Trois ans. Pour un acteur de la trempe de Robert Downey Jr., c’est long. C’est pourtant le temps qu’il aura fallu pour qu’un des acteurs les plus bankable du moment lâche enfin son costume d’Iron Man contre un rôle qui n’inclut pas de sauver le monde. Ce sera dans Le Juge, un drame du barreau comme l’Amérique en produit tant. Ira-t-on plus loin que la simple jurisprudence ?
Il ne faut que quelques secondes à Le Juge pour affirmer son identité états-unienne. Après la mort de sa mère, Hank, avocat plein aux as et un brin enclin à la condescendance de l’ultra-libéral, est contraint de revenir chez lui. Un Home Sweet Home qui sent l’Amérique profonde à plein nez, celle des valeurs ou des pouilleux, suivant que l’on ait réussi à s’en extirper ou non. Il y retrouve ses deux frères, Glen et Dale, interprétés par Vincent « Baleine » D’Onofrio en sportif raté et Jeremy Strong, léger attardé mental pour la caution « Vérité instinctive / Tendresse Forrest Gump ».
Le tout est uni par une colle dure et froide, incarnée à la perfection par Robert Duvall. L’acteur de 83 ans campe un juge de petite ville aussi vindicatif et cassant que le marteau qu’il brandit non sans vergogne pour condamner les criminels de bas-étage et autres délinquants en herbe de la région. Une figure évidemment contrastée entre valeurs et fermeture émotionnelle qui explose entre la mort de sa femme, sa maladie et le meurtre qu’il commet sur un ancien violeur qui lui a filé entre les doigts il y a un quart de siècle de cela.
UN CASTING QUI TIENT LA BARRE
David Dobkin, réalisateur plutôt habitué de la comédie qui tâche entre Sérial Noceurs et Echange Standard, s’attaque à un sujet éminemment plus sérieux. Suivant à la trace un chemin de fer déjà longuement et fréquemment arpenté par le cinéma américain, celui du drame criminel débordant sur le drame familial, Le Juge déverse un lot impressionnant de valeurs-refuges, pour des dialogues plaisants et bien construits mais ne laissant jamais place à la surprise.

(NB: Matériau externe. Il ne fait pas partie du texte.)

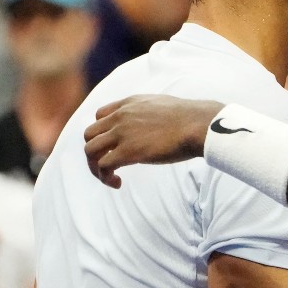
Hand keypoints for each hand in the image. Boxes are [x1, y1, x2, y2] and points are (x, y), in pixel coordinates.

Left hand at [84, 95, 220, 186]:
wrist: (198, 124)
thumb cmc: (190, 119)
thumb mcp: (164, 106)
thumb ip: (150, 113)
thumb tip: (158, 124)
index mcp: (129, 104)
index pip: (100, 116)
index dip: (103, 133)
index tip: (114, 147)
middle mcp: (121, 116)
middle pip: (90, 134)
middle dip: (95, 152)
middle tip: (109, 166)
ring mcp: (122, 133)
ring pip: (90, 150)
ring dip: (96, 167)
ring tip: (110, 178)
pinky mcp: (128, 151)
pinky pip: (103, 165)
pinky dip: (105, 177)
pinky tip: (118, 183)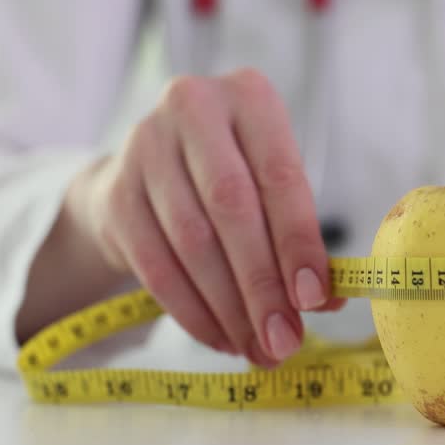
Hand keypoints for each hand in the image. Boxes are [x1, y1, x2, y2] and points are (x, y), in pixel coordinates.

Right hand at [78, 69, 342, 366]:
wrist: (146, 170)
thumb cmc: (233, 175)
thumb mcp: (272, 185)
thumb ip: (300, 235)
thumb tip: (329, 298)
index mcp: (249, 96)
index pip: (280, 176)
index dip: (298, 241)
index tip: (313, 299)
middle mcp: (192, 107)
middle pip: (232, 209)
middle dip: (262, 284)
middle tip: (284, 339)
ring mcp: (145, 145)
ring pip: (192, 241)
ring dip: (229, 307)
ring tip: (258, 348)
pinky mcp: (115, 192)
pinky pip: (156, 265)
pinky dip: (192, 311)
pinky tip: (220, 337)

L’exercice est policé mais heureusement parfaitement maîtrisé. Difficile d’accrocher un casting aussi solide que celui-ci, permettant d’aborder en confiance les 2h20 nécessaire à un tel scénario. Robert Downey Jr. cabotine sans en faire trop et permet à la fois une certaine légèreté dans le propos comme une diversité dans la mise en scène. Fort heureusement, puisque Dobkin évite ainsi de nous enfermer tout du long dans un tribunal que même Billy Bob Thornton, le procureur adverse, peine à rendre vivant. Chaque fissure de la relation père-fils entre Duvall et Downey Jr. se reflète dans la vie personnelle de ce dernier : un procédé bienvenu pour donner quelques voies annexes au scénario.
Le Juge possède d’indéniables qualités et mérite certaines éloges qu’on lui attribue. Toutefois, difficile d’assurer que le film touchera le cœur des critiques européennes, de presse comme de spectateurs. Taillé pour un public américain, le voyage outre-Atlantique risque d’être à sens unique. Le Juge sait plaider sa cause, mais fait face en France à un jury qui ne lui sied pas.